Text passage:

□ □ □

People are watching you. Maybe even taking behavior cues from you. Be careful. Photo by Luke Porter on Unsplash

But we don’t need to make it happen alone. We seek help. Leaders seek help when they feel overwhelmed or they can’t figure it out on their own. Do not think you’re alone, suffering. You are not alone. There are plenty of other people who are going through or have gone through what you’re going through right now. Tough times happen to everyone. Question is, how are you going to deal with it? What’ s next? How are you going to deal? The best stories are those where the hero overcomes the odds stacked against him. You’re writing your own hero’s story right now. Where do you see yourself coming out of it? You can do this.

The struggles we go through are instrumental toward building our character, largely shaping who we will become. How we act during our struggles is also important because it sets the example for others to follow (or not). We really should not hate the struggle because it forges us. It either steels us from future struggles or it can consume us for awhile if we let it. Choice is ours. Will we let it beat us? Or, will we forge a new, stronger identity despite it? Who will you become?

What do most people do when they get undesirable outcomes, something they don’t want? They complain. They whine. They bitch and moan to anyone who will listen. Instead of looking at their actions, of what they actually did to get that thing, they complain. Undesired outcomes happens when we mess up. Or, we neglected something for too long. Jim Rohn always advised us to clean up our neglect. What have you been neglecting in your life because it’s too difficult for you to deal with right now? Maybe it’s your health. Maybe it’s that tough relationship with your teenager. Maybe it is finally moving on from that job you haven’t liked in years and have been phoning it in for a long time. There’s lots of areas where you may have some neglect. Do what you can to clean it up and improve it. You will feel so much better about it by taking positive action. Think: what can I do to make this better? how do I improve this now?

Typically, it is never too late to make a difference, especially in relationships. Seek them out. People are often surprised in a good way when someone else seeks them out for relationship healing. If something went wrong in the past, people are usually open to new beginnings or a fresh start. No one really wants to hang onto old emotional baggage. Forgive yourself. And if you are still hanging onto woe-is-me, look-at-what-they-did feelings, forgive them. This forgiveness isn’t for them. It is for you to let it go. People make mistakes, often with no direct intention of harming you. It wasn’t personal — it just happened to be you. It turns out the boat was empty after all when it crashed into yours. Can you blame an empty boat?

□ □ □

Raw data:
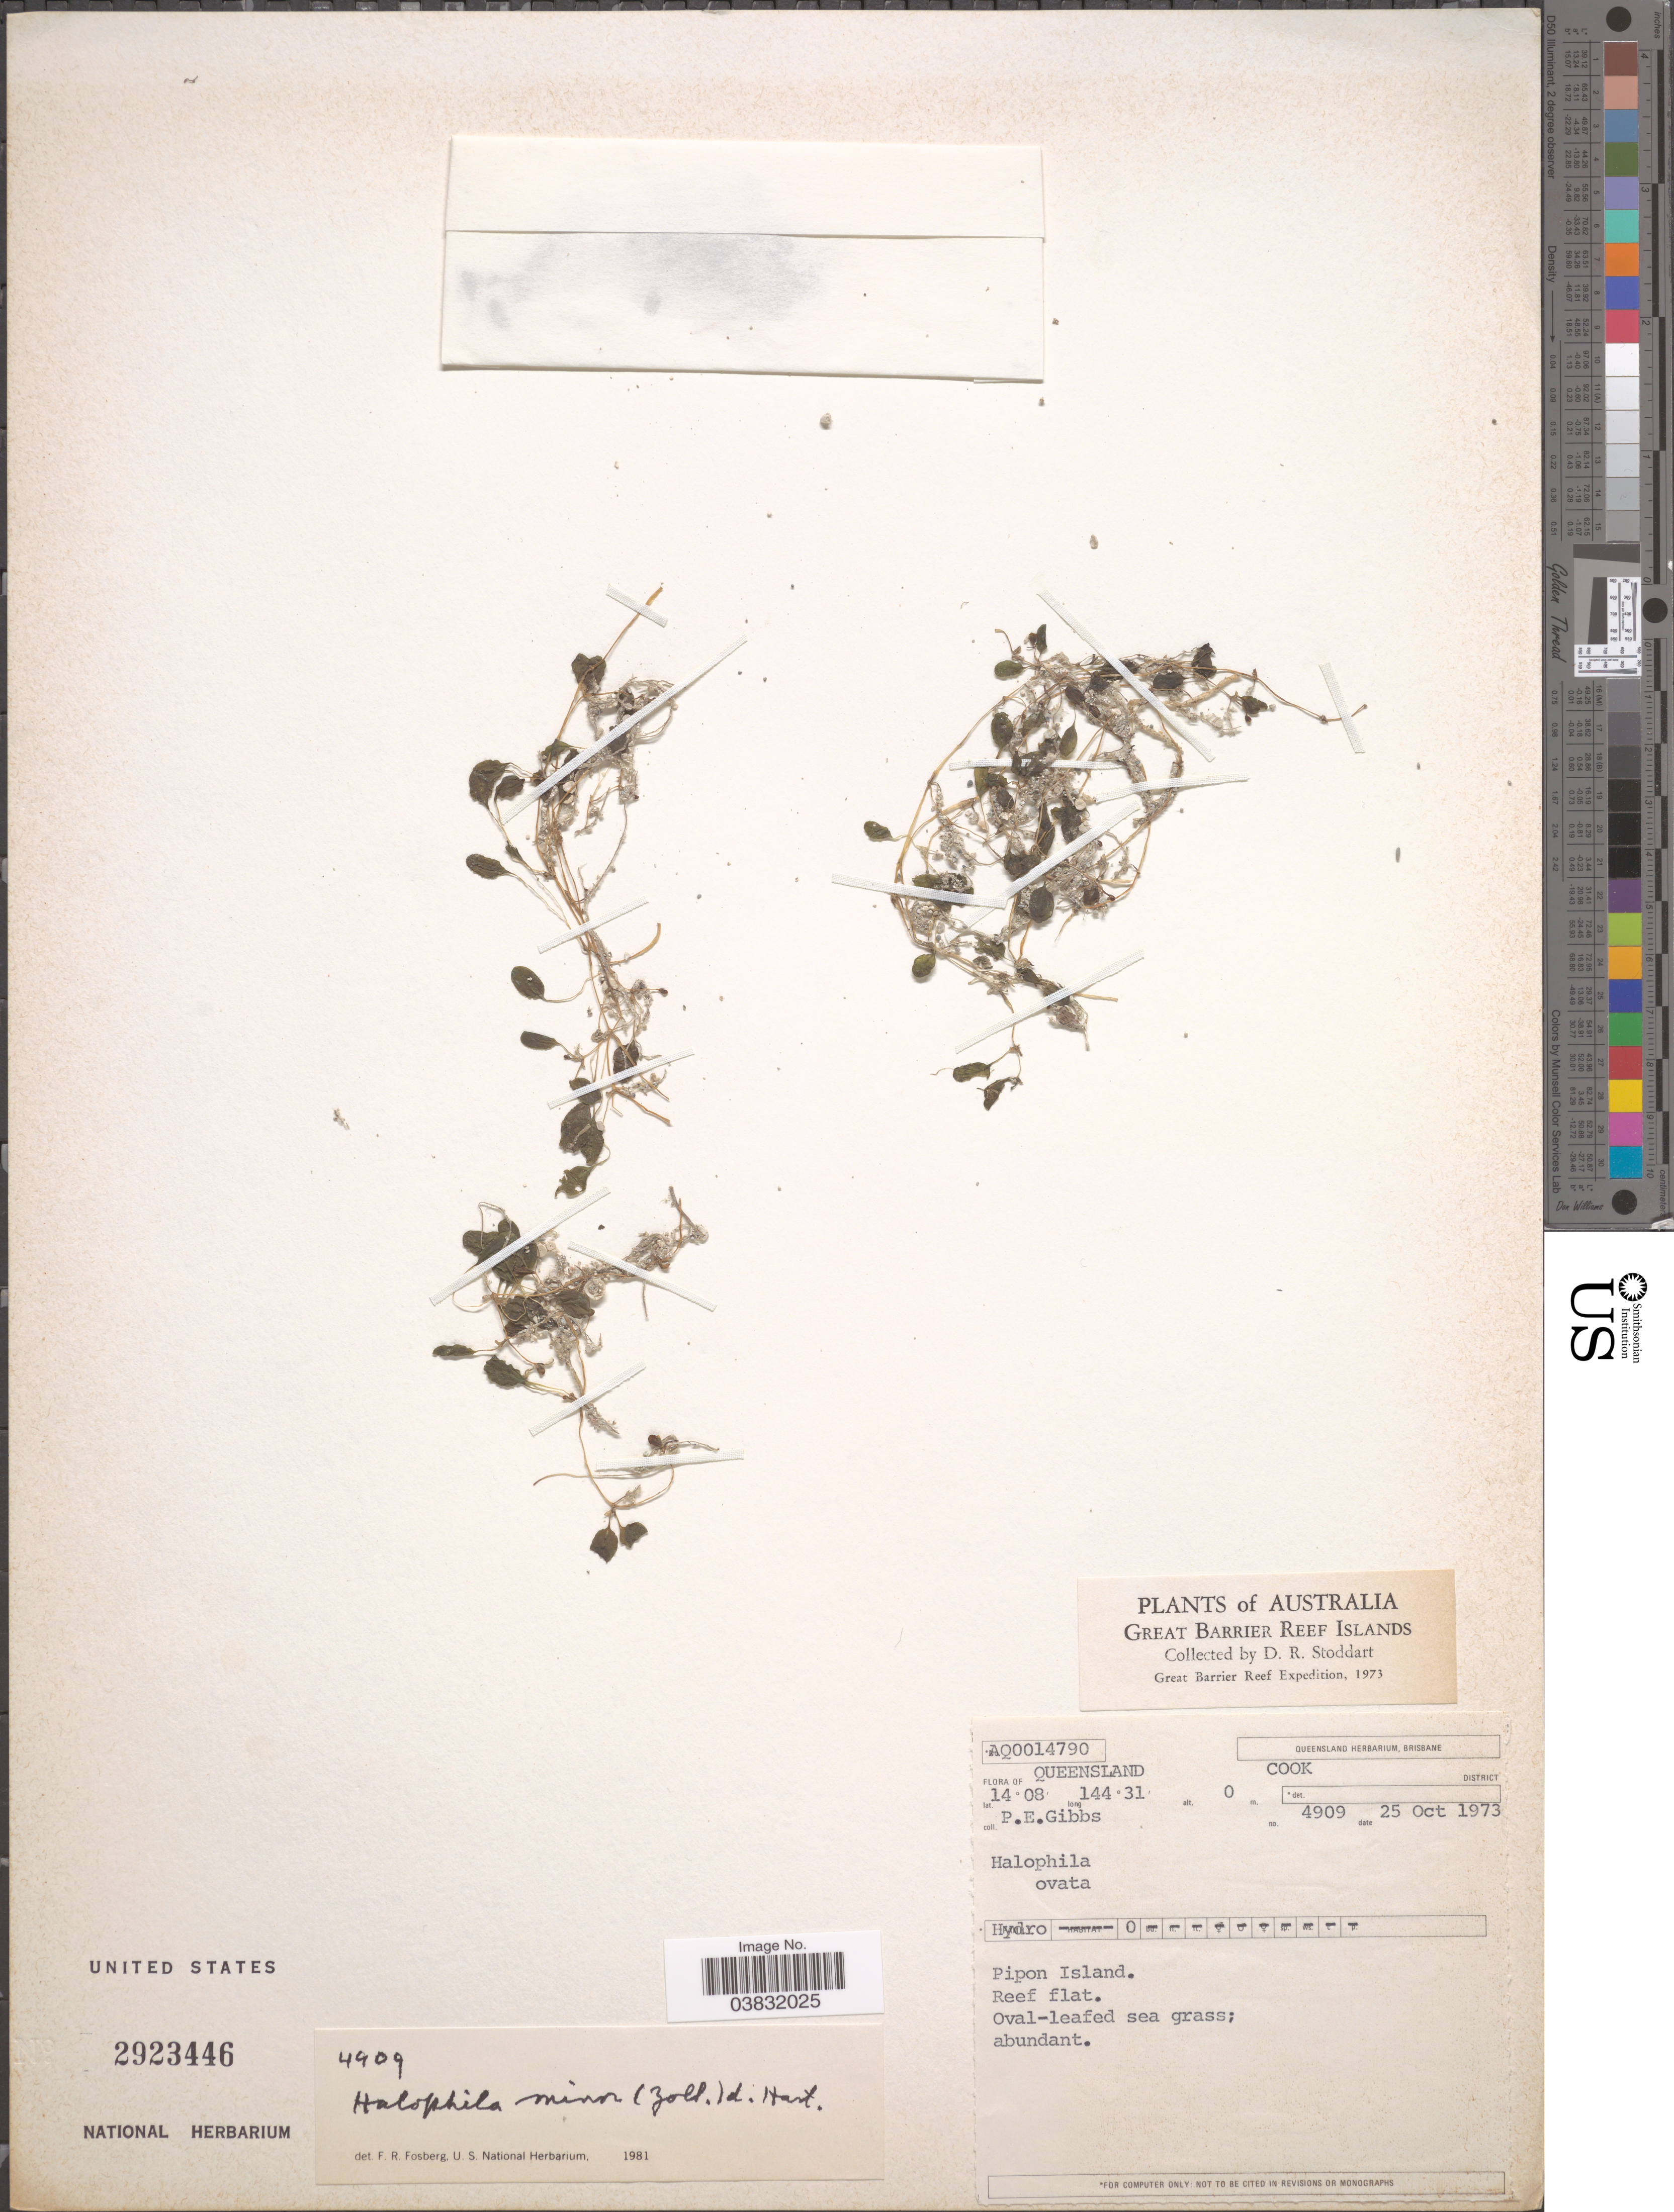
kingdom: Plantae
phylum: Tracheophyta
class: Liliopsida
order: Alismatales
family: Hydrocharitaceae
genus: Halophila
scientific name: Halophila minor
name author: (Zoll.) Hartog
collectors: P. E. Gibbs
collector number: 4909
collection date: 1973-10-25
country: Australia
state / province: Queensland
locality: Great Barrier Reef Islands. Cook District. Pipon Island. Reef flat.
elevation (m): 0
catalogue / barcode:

□ □ □

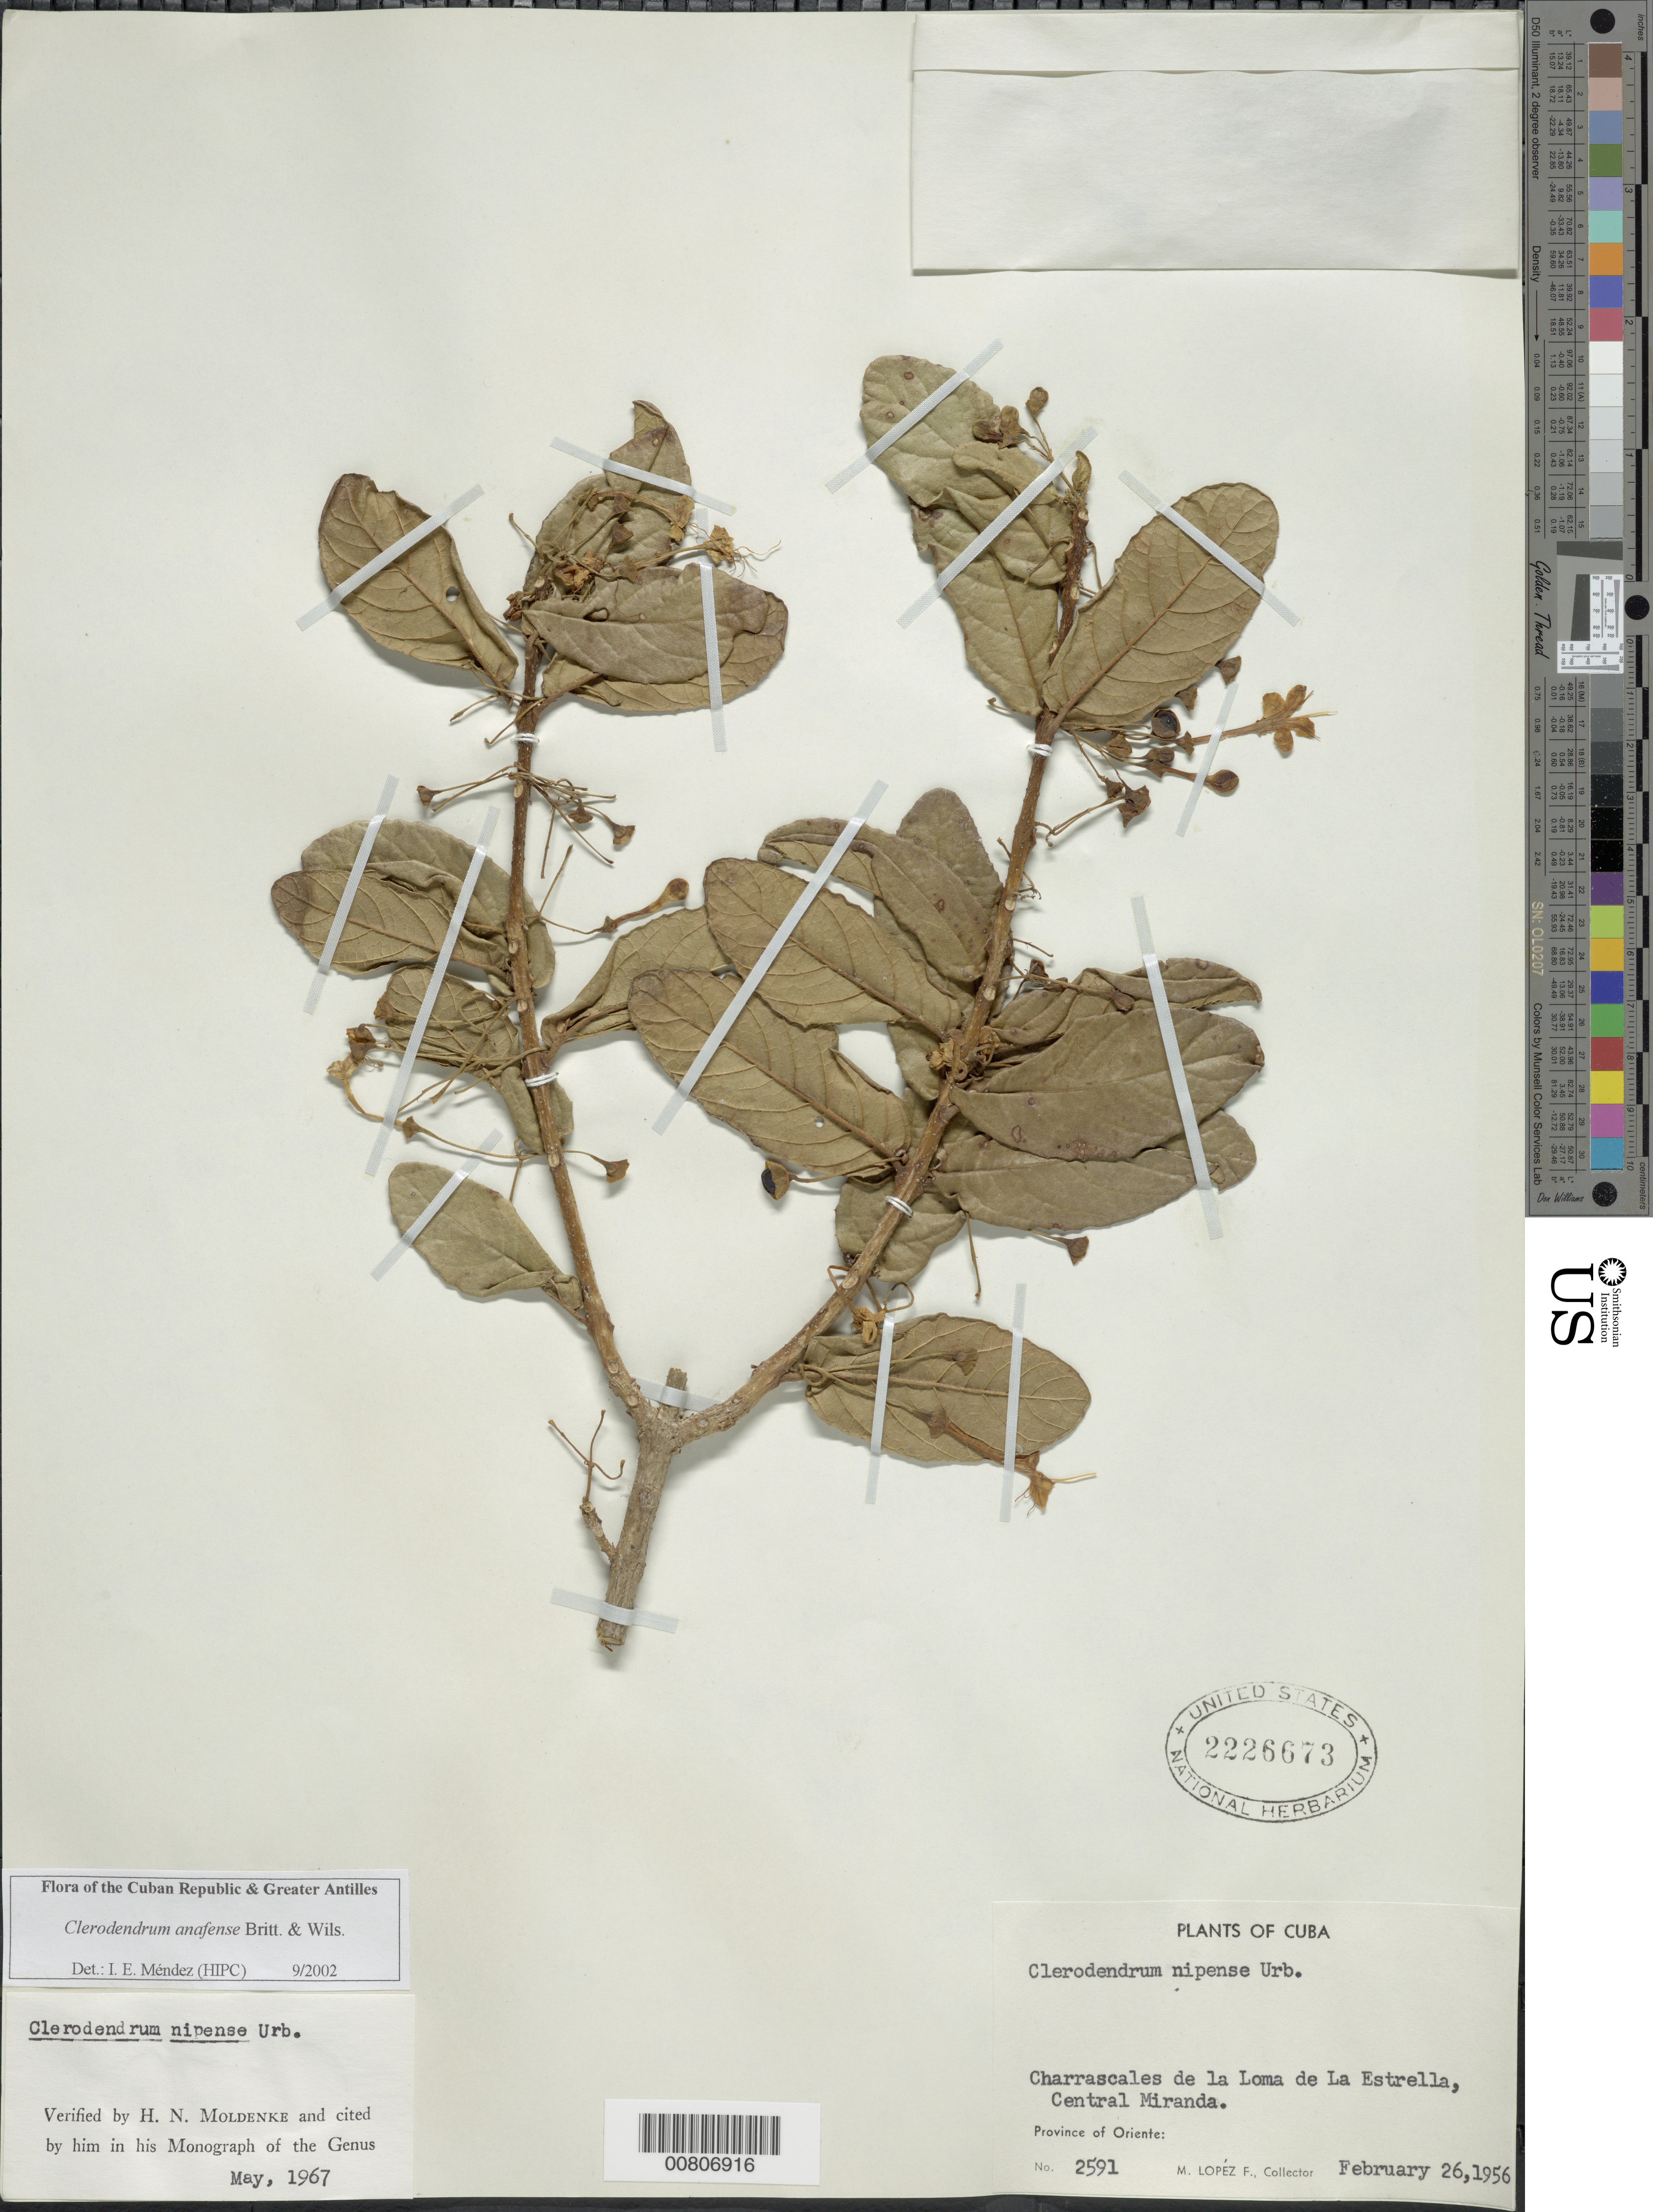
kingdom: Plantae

□ □ □

Written instruction 1:
Using the passage on handling struggles, decide whether each statement agrees with it, answering yes or no and quoting the deciding words: (a) Forgiving others is mainly for the benefit of the one who forgives. (b) It is usually too late to repair relationships. (c) Most people respond to undesirable outcomes by examining their own actions.
Written instruction 2:
Write the next part of the passage on handling struggles, picking up right after its final sentence.

Right answer 1:
(a) Yes: "This forgiveness isn’t for them. It is for you to let it go."
(b) No: "Typically, it is never too late to make a difference, especially in relationships."
(c) No: "Instead of looking at their actions, of what they actually did to get that thing, they complain."

Right answer 2:
Years are often lost when we hang onto and harbor negative feelings about others. These negative feelings fester and even seethe inside of us when we think about them. Few things are as counterproductive as these emotions and the baggage they heap onto us. Wouldn’t life be so much better if you let these go, and just got rid of them entirely? Imagine how freeing that could be! It’d be like losing 50 pounds instantly. Your mind would free up for far more productive, creative, positive thinking. In fact, it would enhance everything in your life. Everything would get better. Everything would get better because you chose to forgive and to let it go. It is like a physical and psychological release.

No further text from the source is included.